Servicio de Neumología, Unidad de Ventilación Mecánica, Hospital Universitario 12 de Octubre, Madrid, Spain
Servicio de Neurologia, Unidad de Enfermedades Neuromusculares, Hospital Universitario 12 de Octubre, Madrid, Spain.
BMJ Open Respir Res. 2020 Nov;7(1). doi: 10.1136/bmjresp-2020-000774.
Recessive mutations in the thymidine kinase 2 ( gene cause a rare mitochondrial myopathy, frequently with severe respiratory involvement. Deoxynucleoside therapy is currently under investigation.
What is the impact of nucleosides in respiratory function in patients with TK2-deficient myopathy?
Retrospective observational study of patients treated with deoxycytidine and deoxythymidine. Evaluations were performed every 3 to 4 months after treatment during approximately 30 months. Forced vital capacity (FVC), maximuminspiratory and expiratory pressures (MIP/MEP), sniff nasal inspiratory pressure (SNIP), cough peak flow (CPF), arterial blood gas and nocturnal pulse oximeter (SpO2) were collected.

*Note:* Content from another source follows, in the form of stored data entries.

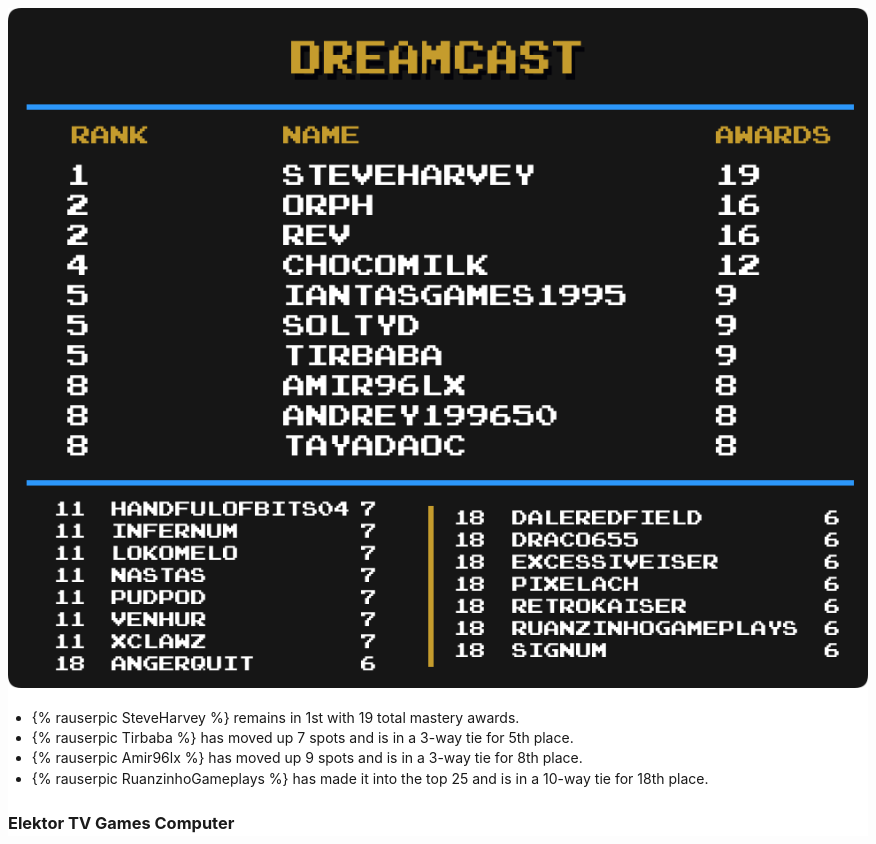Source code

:   <img src="img/TopMasteries/DREAMCAST.png" />
</p>

* {% rauserpic SteveHarvey %} remains in 1st with 19 total mastery awards.
* {% rauserpic Tirbaba %} has moved up 7 spots and is in a 3-way tie for 5th place.
* {% rauserpic Amir96lx %} has moved up 9 spots and is in a 3-way tie for 8th place.
* {% rauserpic RuanzinhoGameplays %} has made it into the top 25 and is in a 10-way tie for 18th place.

### Elektor TV Games Computer

<p align="center">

We studied six patients, five of which were women, with a median age at onset of symptoms was 35.8 (range 5 to 60) years old. Patients presented a restrictive ventilatory pattern (median FVC of 50 (26 to 71)%) and severe neuromuscular respiratory weakness (MIP 38 (12 to 47)% and SNIP 14 (8 to 19) cmH2O). Four patients required ventilatory support before starting the treatment. FVC improved by 6%, proportion of sleep time with SpO2 <90% diminished from 14% to 0%, CPF increased by 23%, MEP increased by 73%, production and management of bronchial secretions improved and respiratory infections diminished.
Early detection of respiratory involvement requires an active search, even in asymptomatic patients. The nucleosides therapy may improve respiratory function, and stabilise the loss of respiratory capacity.
胸苷激酶 2(gene)的隐性突变导致一种罕见的线粒体肌病,常伴有严重的呼吸受累。脱氧核苷治疗目前正在研究中。
核苷对 TK2 缺陷性肌病患者呼吸功能的影响是什么?
对接受脱氧胞苷和脱氧胸苷治疗的患者进行回顾性观察研究。治疗后约 30 个月内,每 3 至 4 个月进行一次评估。收集用力肺活量(FVC)、最大吸气和呼气压力(MIP/MEP)、嗅探鼻吸气压力(SNIP)、咳嗽峰值流量(CPF)、动脉血气和夜间脉搏血氧仪(SpO2)。
我们研究了 6 名患者,其中 5 名为女性,症状发作的中位年龄为 35.8 岁(范围 5 至 60 岁)。患者表现出限制性通气模式(FVC 中位数为 50%(26%至 71%))和严重的神经肌肉呼吸无力(MIP 为 38%(12%至 47%)和 SNIP 为 14%(8%至 19%)cmH2O)。有 4 名患者在开始治疗前需要通气支持。FVC 增加了 6%,SpO2<90%的睡眠时间比例从 14%降至 0%,CPF 增加了 23%,MEP 增加了 73%,支气管分泌物的产生和管理得到改善,呼吸道感染减少。
早期发现呼吸受累需要积极寻找,即使是无症状患者。核苷治疗可能改善呼吸功能,并稳定呼吸能力的丧失。